Je suis l’esprit des bois, un filet bleu métal sur la racine nue
Les brins entremêlés sous le hêtre feuillu
Dont l’ombre cache un œil vif et noir qui épie.
Je suis l’âme de la forêt dans l’azur d’une mare oubliée
Au creux d’un vallon triste
Où pleurent les arbres de novembre secouant leurs oripeaux déchirés
Aux vents qui dénudent, froids.
Je craque, ici ou là, invisible et mystérieux,
D’un coup sec de branche morte
Qui sonne et glace sous la voûte immense d’une verte cathédrale
Imposant le silence au promeneur et la peur.
Je veille sur les elfes en sommeil sur le hamac
Tendu par l’épeire entre anémone et fétuque.
Dans les rameaux moustaches du bouleau blanc
Je ris des gais lutins
Chevauchant les carabes d’or et le grand capricorne.

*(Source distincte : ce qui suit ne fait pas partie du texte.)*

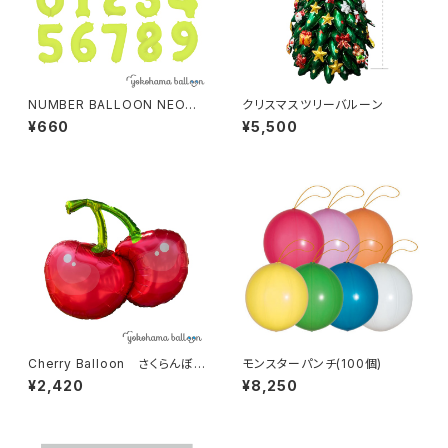
NUMBER BALLOON NEON
クリスマスツリーバルーン
YELLOW 個包装
¥660
¥5,500
Cherry Balloon さくらんぼ
モンスターパンチ(100個)
風船（10個入）
¥2,420
¥8,250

Je couvre d’or la fougère et la nomme royale,
Je souffle au pied de la russule,
Elle enfle blanche et lie de vin pour se dire charbonnière
Et humble s’associer au cycle végétal.
De girolles d’automne j’ai tissé un tapis odorant jaune et brun
Et de l’amanite rouge ponctué les sentiers.
Je suis la respiration du monde
Et sous mes apparences branchues s’active en secret l’humus
L’alchimie de régénérescence, l’harmonie terre eau ciel orchestrée par la sève.
Agenouille toi, petit homme et dis moi merci,
Devant tes yeux, aux quatre saisons
Je déroule un théâtre de vie.
Il tient à ton respect que je le prolonge à l’infini
Pour le plaisir de tes sens, de ta faim, de ton imaginaire.